Ethena bénéficie également d'un soutien institutionnel
Un autre exemple notable est Ethena.
Coinbase Ventures a acquis des tokens ENA sur le marché libre, tandis que Janus Henderson a également pris une position stratégique liée à l'écosystème.
La pertinence de ces opérations va au-delà du token lui-même.
Ethena développe l'USDe, une monnaie synthétique dont la croissance a suscité l'intérêt des gestionnaires traditionnels explorant de nouvelles façons de gérer les liquidités, la trésorerie et les produits financiers tokenisés.
L’implication d’acteurs comme Coinbase fournit également un réseau de distribution difficile à égaler pour la plupart des projets DeFi.
La bataille pour devenir une infrastructure
Ce qui se passe au sein de DeFi rappelle les processus précédemment observés dans d’autres secteurs technologiques.
Aux premiers stades d’une industrie émergente, des centaines de projets présentant des propositions similaires coexistent généralement. Au fil du temps, les crises, les changements réglementaires et les exigences du marché finissent par consolider quelques acteurs dominants.
La finance décentralisée pourrait entrer précisément dans cette phase.
Les protocoles capables de démontrer la sécurité, la transparence, la liquidité et l’adoption institutionnelle ont plus de chances d’absorber les capitaux, laissant les plateformes considérées comme plus risquées.
Gouvernance versus valeur économique
Malgré l’optimisme de certains investisseurs, il reste encore une inconnue importante.
ENA et MORPHO sont tous deux des jetons de gouvernance.
Cela signifie que leurs titulaires peuvent participer aux décisions liées aux protocoles, mais n'ont pas nécessairement de droits directs sur les revenus générés par ces plateformes.

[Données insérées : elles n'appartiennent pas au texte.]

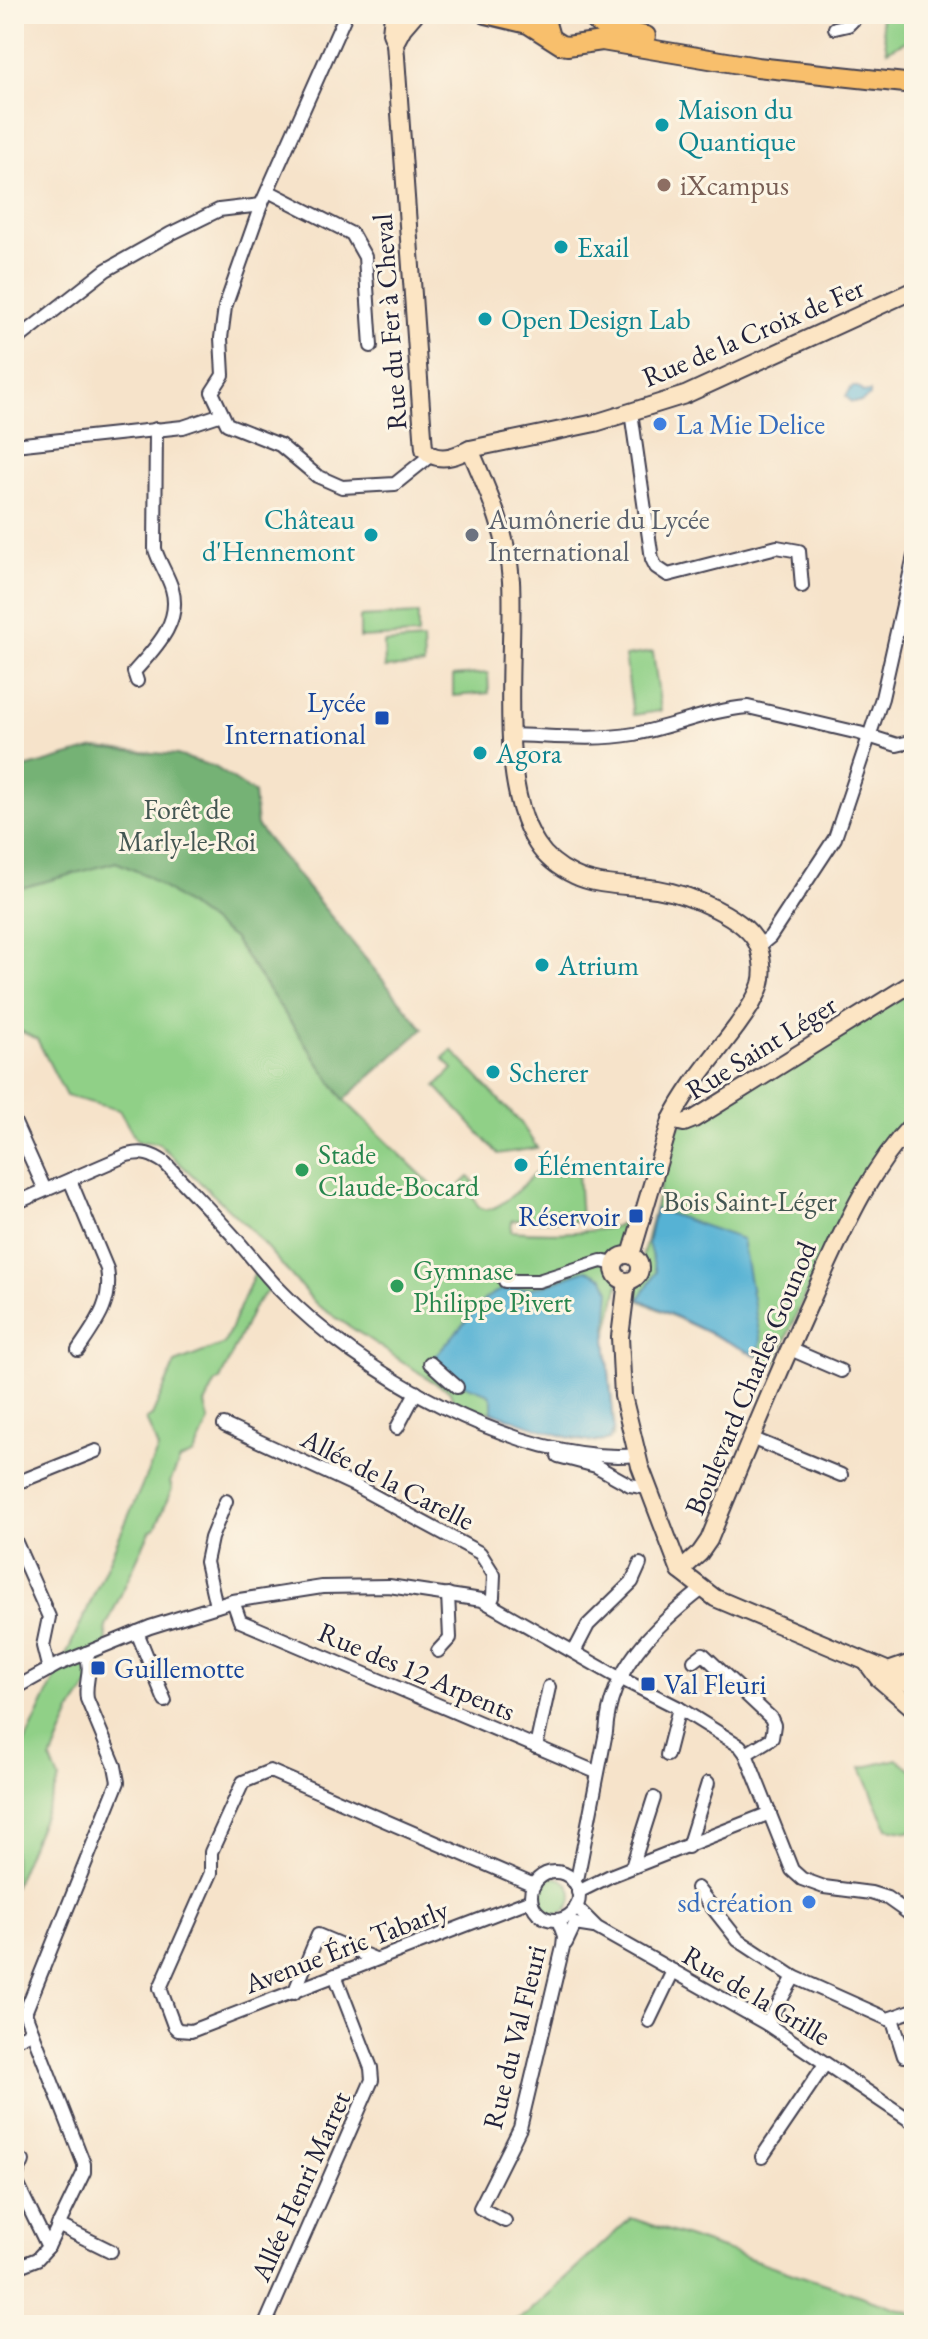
<svg xmlns="http://www.w3.org/2000/svg" width="928" height="2339" font-family="'EB Garamond',serif">
<style>
.green{fill:#90d087;stroke:#597961;stroke-width:2}
.forest{fill:#74b274;stroke:#4b6a58;stroke-width:2}
.water{fill:#56b2d4;stroke:#3c6a88;stroke-width:2}
.lines{fill:none;stroke-linecap:round;stroke-linejoin:round}
.street-casing{stroke:#423f50;stroke-width:16}
.secondary-casing{stroke:#423f50;stroke-width:20}
.primary-casing{stroke:#423f50;stroke-width:22}
.street{stroke:#fff;stroke-width:12}
.secondary{stroke:#fce5c4;stroke-width:16}
.primary{stroke:#f8bf6c;stroke-width:18}
.culture-dot{fill:#0f9aa8;stroke:#fcf5e5;stroke-width:3}
.education-dot{fill:#8d6e63;stroke:#fcf5e5;stroke-width:3}
.shop-dot{fill:#3f7fe0;stroke:#fcf5e5;stroke-width:3}
.worship-dot{fill:#6b7280;stroke:#fcf5e5;stroke-width:3}
.transit-dot{fill:#1a4fb4;stroke:#fcf5e5;stroke-width:3}
.leisure-dot{fill:#2e9e5b;stroke:#fcf5e5;stroke-width:3}
.labels{text-anchor:middle;dominant-baseline:central;stroke-width:6;stroke-linejoin:round;paint-order:stroke}
.culture-label{font-size:28px;fill:#0d838f;stroke:#fcf5e5;text-anchor:start}
.education-label{font-size:28px;fill:#785e54;stroke:#fcf5e5;text-anchor:start}
.street-label{font-size:28px;fill:#22223b;stroke:#fcf5e5}
.shop-label{font-size:28px;fill:#366cbe;stroke:#fcf5e5;text-anchor:start}
.worship-label{font-size:28px;fill:#5b616d;stroke:#fcf5e5;text-anchor:start}
.transit-label{font-size:28px;fill:#164399;stroke:#fcf5e5;text-anchor:end}
.park-label{font-size:28px;fill:#435652;stroke:#fcf5e5}
.leisure-label{font-size:28px;fill:#27864d;stroke:#fcf5e5;text-anchor:start}
</style>
<rect width="100%" height="100%" fill="#fcf5e5"/>
<filter id="ink" filterUnits="userSpaceOnUse"><feTurbulence type="fractalNoise" baseFrequency=".0125" numOctaves="2"/><feDisplacementMap in="SourceGraphic" scale="16" xChannelSelector="R" yChannelSelector="G"/><feConvolveMatrix kernelMatrix="1 2 1 2 8 2 1 2 1" color-interpolation-filters="sRGB"/></filter>
<filter id="wash" filterUnits="userSpaceOnUse"><feTurbulence type="fractalNoise" baseFrequency=".006" numOctaves="4" result="noise"/><feDisplacementMap in="SourceGraphic" scale="32" xChannelSelector="R" yChannelSelector="G"/><feGaussianBlur stdDeviation="1.8" result="paint"/><feColorMatrix in="noise" values="0 0 0 0 0 0 0 0 0 0 0 0 0 0 0 0 0 1.4 0 .05"/><feComposite in="paint" operator="in"/></filter>
<g filter="url(#wash)">
<rect width="100%" height="100%" fill="#f6e3ca"/>
<g class="green">
<path d="M880,14h34v23l-27,14z"/>
<path d="M418,614v21l-58,3v-21z"/>
<path d="M423,640l1,25 -39,3 -1,-25z"/>
<path d="M653,652l8,59 -28,4 -8,-59z"/>
<path d="M488,673l1,20 -36,3v-20z"/>
<path d="M116,862l30,13 87,63 111,162 102,99 23,-22 8,9 -4,9c10,39 51,-12 65,-25l5,5 35,-3 3,49 -69,-1 -1,11c30,3 100,4 123,-13l-28,121 8,83 -1,13 -4,5c-40,12 -101,-36 -141,-28l-13,-8 -6,-14 -17,-9 -115,-76 -65,-74 -94,-88 -21,-2 -18,-31 -53,-14 -29,-57 -23,-11v-138z"/>
<path d="M914,990v123l-34,38 -55,98 -50,115 -143,-67 43,-168z"/>
<path d="M452,1050l69,73 16,25 -39,6 -62,-68 17,-17 -10,-11z"/>
<path d="M256,1270l14,17 -18,23 -32,70 -4,2 -11,22 4,17 -15,33 -14,6 -10,22 2,7 -16,38 -6,4 -44,96 2,29 -37,56 -20,48 8,20 -45,107v-80l9,-20 -9,-21 73,-156 71,-161 -12,-30 6,-3 23,-53 49,-19z"/>
<path d="M897,1759l17,13v55l-5,5 -22,-4 -26,-60z"/>
<circle cx="553" cy="1896" r="19"/>
<path d="M631,2218l283,96v11h-408l21,-11z"/>
</g>
<path class="forest" d="M95,748l82,7 38,12 39,26 3,33 166,203 -79,71 -111,-162 -87,-63 -30,-13 -102,28v-119z"/>
<g class="water">
<path d="M852,387h6l5,6 7,-1v4l-9,6h-10l-5,-6z"/>
<path d="M655,1209l87,30 19,103 -4,14 -118,-57 17,-27 -8,-29z"/>
<path d="M587,1270l17,8 6,13 -4,48 8,90 -5,11c-26,8 -90,-19 -117,-28v-11l-3,-7 -29,-11 -27,-24 53,-61c23,-15 28,-6 51,-11 17,-3 33,-13 50,-17z"/>
</g>
</g>
<g filter="url(#ink)">
<g class="lines">
<defs>
<g id="street">
<path d="M346,14l-85,191 -36,102 -4,31 2,37 -11,17 15,32 53,21 37,31 25,11 53,-3 36,-29"/>
<path d="M835,28l13,-3 11,-11"/>
<path d="M268,191l84,43 13,23 6,89"/>
<path d="M14,342l92,-72 64,-36 49,-24 42,-5"/>
<path d="M631,412l21,147 4,8 12,8 109,-28 22,4 3,35"/>
<path d="M14,445l169,-18 39,-13"/>
<path d="M137,681l-3,-9c20,-23 48,-49 38,-83 -4,-14 -13,-26 -17,-40l1,-120"/>
<path d="M511,735c40,1 84,6 123,-1 39,-7 75,-24 114,-27l111,26 38,12 17,-4"/>
<path d="M759,946l11,-9 65,-99 47,-140 32,-142"/>
<path d="M14,1121l31,69"/>
<path d="M70,1180l37,89c6,34 -11,54 -29,81"/>
<path d="M14,1208l4,-6 109,-47c16,-4 25,-1 38,8 24,26 48,50 71,76 15,17 28,35 44,51 78,82 240,176 357,165"/>
<path d="M505,1281h33l63,-20 13,3"/>
<path d="M790,1349l51,22"/>
<path d="M430,1363l27,24"/>
<path d="M224,1425l130,60 126,68 14,22 -1,22 -3,7"/>
<path d="M397,1428l19,-36"/>
<path d="M751,1438l90,37"/>
<path d="M558,1456l38,10 34,19 18,3"/>
<path d="M14,1484l82,-33"/>
<path d="M14,1538l35,79 -6,29 6,24"/>
<path d="M233,1601l7,20 356,151"/>
<path d="M216,1606l-10,-44 5,-24 15,-37"/>
<path d="M137,1632l28,69"/>
<path d="M438,1651l12,-13 -2,-44"/>
<path d="M574,1652l14,-27 44,-43 8,-18"/>
<path d="M694,1661l9,-7 68,64 3,7 -2,13 -26,16"/>
<path d="M14,1689l43,-24 93,-38 83,-26 89,-14 67,-1 93,14 130,74 67,34 61,38 6,8 46,116 10,9 22,8 47,6 16,5 27,19"/>
<path d="M536,1747l13,-60"/>
<path d="M667,1755l12,-47"/>
<path d="M688,1847l20,-64"/>
<path d="M632,1867l22,-69"/>
<circle cx="555" cy="1896" r="24"/>
<path d="M573,1881l5,-6 28,-143c4,-64 48,-105 95,-142"/>
<path d="M697,1888l41,52 56,37 94,42 26,-9"/>
<path d="M578,1892l32,-16 160,-63"/>
<path d="M531,1900l-340,131 -13,-1 -4,-4 -14,-38 51,-115v-21l32,-70 27,-11 264,114"/>
<path d="M576,1907l21,21 170,96 147,99"/>
<path d="M566,1943l9,-19 19,3"/>
<path d="M294,1993l24,-58 57,24"/>
<path d="M892,2018l12,38"/>
<path d="M649,2021l24,-50"/>
<path d="M767,2024l27,-47"/>
<path d="M14,2040l18,-8"/>
<path d="M762,2157l63,-93"/>
<path d="M23,2161l-8,18 33,68"/>
<path d="M505,2221l-25,-13 40,-80 43,-181 1,-11 -6,-16"/>
<path d="M58,2225l53,26"/>
<path d="M14,2268l23,-9 11,-12 36,-75v-8l-59,-151 93,-231 -3,-16 -28,-67c-3,-19 6,-25 -1,-46"/>
<path d="M14,2316l4,9"/>
<path d="M265,2325l107,-245 -1,-12 -36,-93"/>
</g>
<g id="secondary">
<path d="M393,14l-2,19 4,10 29,406 7,6"/>
<path d="M395,43l8,-15 12,-14"/>
<path d="M470,449c18,42 38,86 41,132 4,73 -15,202 26,263 9,14 22,24 37,31 24,12 57,10 83,14 30,5 92,28 102,59 3,10 5,25 2,36 -5,16 -15,29 -24,42 -23,31 -49,60 -66,94l-40,135"/>
<path d="M431,455c13,6 27,0 39,-6l125,-26 90,-28 229,-105"/>
<path d="M671,1120l13,3 10,-4 220,-137"/>
<circle cx="627" cy="1268" r="13"/>
<path d="M627,1281l-7,56 3,59 17,70 40,105 35,27 169,71 30,18"/>
<path d="M680,1571l20,-18 9,-13c34,-83 68,-165 105,-246 28,-61 53,-122 100,-172"/>
<path d="M867,1663l11,15 36,31"/>
<path d="M888,1671l26,-9"/>
</g>
<g id="primary">
<path d="M486,14l42,10 33,21 6,1 35,-5 155,26 157,17"/>
<path d="M549,14l-3,9 4,14"/>
<path d="M590,17l14,10 42,9"/>
</g>
</defs>
<use href="#street" class="street-casing"/>
<use href="#secondary" class="secondary-casing"/>
<use href="#primary" class="primary-casing"/>
<use href="#street" class="street"/>
<use href="#secondary" class="secondary"/>
<use href="#primary" class="primary"/>
</g>
</g>
<g class="culture-dot">
<circle cx="662" cy="125" r="8"/>
<circle cx="561" cy="247" r="8"/>
<circle cx="485" cy="319" r="8"/>
<circle cx="371" cy="535" r="8"/>
<circle cx="480" cy="753" r="8"/>
<circle cx="542" cy="965" r="8"/>
<circle cx="493" cy="1072" r="8"/>
<circle cx="521" cy="1165" r="8"/>
</g>
<circle class="education-dot" cx="664" cy="185" r="8"/>
<g class="shop-dot">
<circle cx="660" cy="424" r="8"/>
<circle cx="809" cy="1902" r="8"/>
</g>
<circle class="worship-dot" cx="472" cy="535" r="8"/>
<g class="transit-dot">
<rect x="374" y="710" width="16" height="16" rx="4"/>
<rect x="628" y="1208" width="16" height="16" rx="4"/>
<rect x="90" y="1660" width="16" height="16" rx="4"/>
<rect x="640" y="1676" width="16" height="16" rx="4"/>
</g>
<g class="leisure-dot">
<circle cx="302" cy="1170" r="8"/>
<circle cx="397" cy="1286" r="8"/>
</g>
<g class="labels">
<g class="culture-label">
<text x="678" y="109">Maison du<tspan x="678" dy="32">Quantique</tspan></text>
<text x="577" y="247">Exail</text>
<text x="501" y="319">Open Design Lab</text>
<text x="355" y="519" text-anchor="end">Château<tspan x="355" dy="32">d'Hennemont</tspan></text>
<text x="496" y="753">Agora</text>
<text x="558" y="965">Atrium</text>
<text x="509" y="1072">Scherer</text>
<text x="537" y="1165">Élémentaire</text>
</g>
<g class="education-label">
<text x="680" y="185">iXcampus</text>
</g>
<g class="street-label">
<text transform="translate(389 322) rotate(-94)">Rue du Fer à Cheval</text>
<text transform="translate(753 332) rotate(-23)">Rue de la Croix de Fer</text>
<text transform="translate(761 1047) rotate(-32)">Rue Saint Léger</text>
<text transform="translate(750 1378) rotate(-67)">Boulevard Charles Gounod</text>
<text transform="translate(388 1479) rotate(27)">Allée de la Carelle</text>
<text transform="translate(417 1671) rotate(23)">Rue des 12 Arpents</text>
<text transform="translate(346 1946) rotate(-21)">Avenue Éric Tabarly</text>
<text transform="translate(757 1995) rotate(31)">Rue de la Grille</text>
<text transform="translate(514 2037) rotate(-76)">Rue du Val Fleuri</text>
<text transform="translate(300 2186) rotate(-66)">Allée Henri Marret</text>
</g>
<g class="shop-label">
<text x="676" y="424">La Mie Delice</text>
<text x="793" y="1902" text-anchor="end">sd création</text>
</g>
<g class="worship-label">
<text x="488" y="519">Aumônerie du Lycée<tspan x="488" dy="32">International</tspan></text>
</g>
<g class="transit-label">
<text x="366" y="702">Lycée<tspan x="366" dy="32">International</tspan></text>
<text x="620" y="1216">Réservoir</text>
<text x="114" y="1668" text-anchor="start">Guillemotte</text>
<text x="664" y="1684" text-anchor="start">Val Fleuri</text>
</g>
<g class="park-label">
<text x="187" y="809">Forêt de<tspan x="187" dy="32">Marly-le-Roi</tspan></text>
<text x="750" y="1201">Bois Saint-Léger</text>
</g>
<g class="leisure-label">
<text x="318" y="1154">Stade<tspan x="318" dy="32">Claude-Bocard</tspan></text>
<text x="413" y="1270">Gymnase<tspan x="413" dy="32">Philippe Pivert</tspan></text>
</g>
</g>
<rect width="928" height="2339" fill="none" stroke="#fcf5e5" stroke-width="48"/>
</svg>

La question centrale est de savoir si la croissance institutionnelle finira par se traduire par une demande accrue pour ces actifs ou si la séparation entre l'activité économique du protocole et la valeur de ses tokens persistera.
Jusqu’à présent, le marché n’a pas proposé de réponse définitive.
Le prochain cycle pourrait être très différent
Les paris réalisés par des sociétés telles qu'Apollo, Coinbase Ventures et Janus Henderson suggèrent que certains investisseurs pensent que la prochaine étape de DeFi sera dominée par une infrastructure capable de connecter le monde financier traditionnel aux marchés décentralisés.
Si cette vision se concrétise, les protocoles les mieux placés pourraient devenir des éléments fondamentaux d’une nouvelle génération de services financiers numériques.
Mais le scénario inverse reste également possible.
De nouvelles attaques, des problèmes réglementaires ou des défaillances de produits clés pourraient ralentir l'adoption institutionnelle et rouvrir des questions sur la capacité du secteur à fonctionner à grande échelle.
Une industrie en pleine maturité
La récente vague d’incidents a mis en évidence que la sécurité reste une condition indispensable au développement de la finance décentralisée.
Cependant, cela accélère également un processus de sélection que beaucoup considéraient comme inévitable.
Si certains projets peinent à survivre, d’autres parviennent à attirer des capitaux, des utilisateurs et des partenaires institutionnels de premier plan.
La grande inconnue n’est plus de savoir si DeFi survivra à cette période de turbulences. La vraie question est de savoir quels protocoles deviendront l’infrastructure financière sur laquelle reposera la prochaine phase de croissance du secteur.